Mi attirano soltanto i segreti.
Se mi trovo esposta al sole da troppo tempo mi faccio ombra con un grande cappello o almeno, con le due mani sopra le tempie mi faccio uno schermo e ricreo speziature di grigi.
Voluttà.
Faccio bollire l'acqua per sovvertire il movimento.
Anticipo la caduta a picco di un fiume dal proprio delta a un oceano nascosto, e in seguito, al sovrannaturale. Del vapore.
Le persone sono scatole: divine, ombreggiate di velluto rosso all'interno che proteggono con un trasandato pout-pourri di lastra metallica; coprono la sabbia di antiche sconfitte con drappeggiamenti di senso, bardature di finta sapienza quasi commovente.
Mia madre è uno scrigno.
Di fuori una stoffa ondulata d'altri tempi che si mantiene incredibilmente attuale, trascende dalla sua età.
Ton sur ton, screziature di beige, tortora e cammello.
Orlature d'argento opaco, discreto.
Una sagoma leggiadra, che starebbe bene posata su uno scrittoio dei primi del Novecento, accanto ai propri libri preferiti, sfogliati spesso, interrogati aprendo una pagina a caso con quella grande fiducia che si riserva a pochissimi umani.
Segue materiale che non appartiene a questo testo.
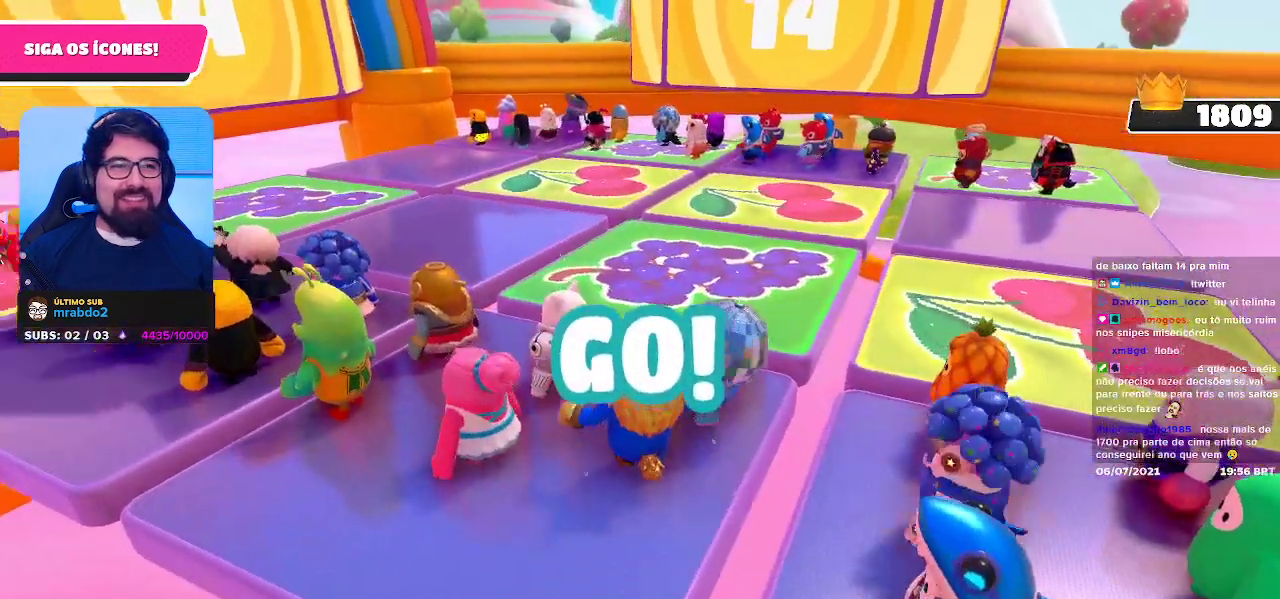
{"dt_ms": 500, "buttons": [], "left_stick": "up", "right_stick": "center", "events": []}
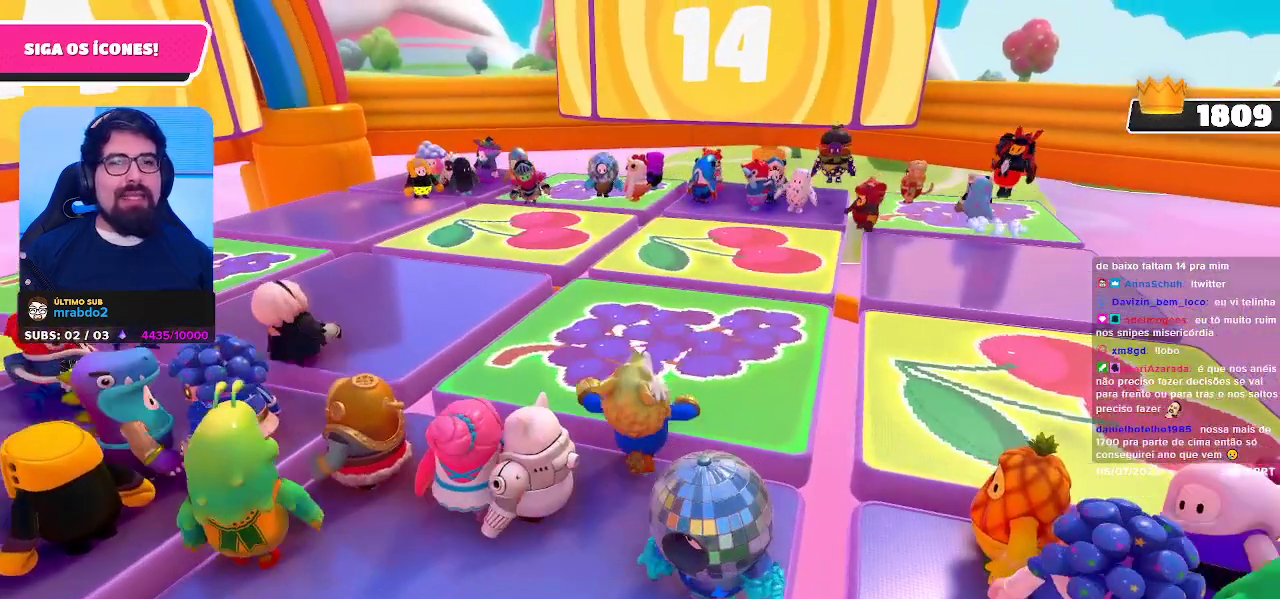
{"dt_ms": 500, "buttons": [], "left_stick": "up", "right_stick": "center", "events": [[67, "left_stick", "up-right"], [500, "left_stick", "up"]]}
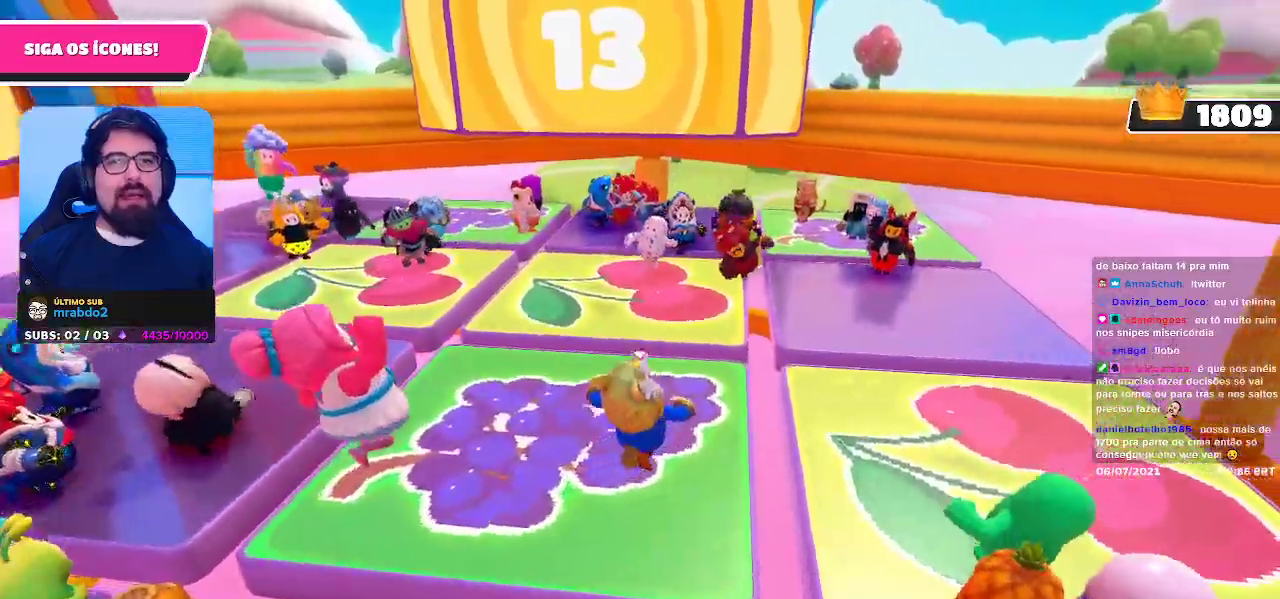
{"dt_ms": 500, "buttons": [], "left_stick": "down-left", "right_stick": "left", "events": [[100, "left_stick", "up-left"], [167, "right_stick", "left"], [233, "left_stick", "left"], [350, "left_stick", "down-left"]]}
Ha superato i settanta, mia madre, passando la maggior parte del tempo a occuparsi di altri e non di se stessa.
Quei pochi momenti di libertà anarchica, da puledra selvatica vissuti a vent'anni sono rimasti incastonati e distanziati, appesi ad un muro invisibile che a volte guardiamo insieme; dalla sua libertà di figlia minore mandata a comprare venti volte al giorno il carbone, il latte fresco, lo zucchero si è allontanata presto per una scelta precisa, per fondare un regno favorevole per il suo obbiettivo primario: crescere figli; e per accontentare con nonchalance molte fantasie di possesso dei suoi familiari - le fate come lei attirano spine, attirano cancellate.
Mia madre è uno scrigno.
Dietro quintali di giorni-griglie di mansioni domestiche, stirare, fare da mangiare, rassettare, organizzare il menàge, non sa neppure di sottrarre alla vista con pudore e signorilità il tulle ripiegato di una frivolezza di pregio che per chi se ne intende si chiama femminilità profonda; mia madre è una donna che mantiene l'interesse per ogni paesaggio, per viaggi che non si è permessa di compiere, per tutti i libri, per tutte le storie.
La sviscerata passione di parlare con lo sconosciuto che si incontra per strada, o durante l'attesa di un medico.
Il piacere di godersi ogni istante di una passeggiata fra ciuffi d'erba e alberi smagriti e vivi dentro la corteccia che aspettano tempi migliori.
Mia madre è uno scrigno.
Lo scrigno è una barca con un fondo di vetro trasparente, che naviga su fondali di luce.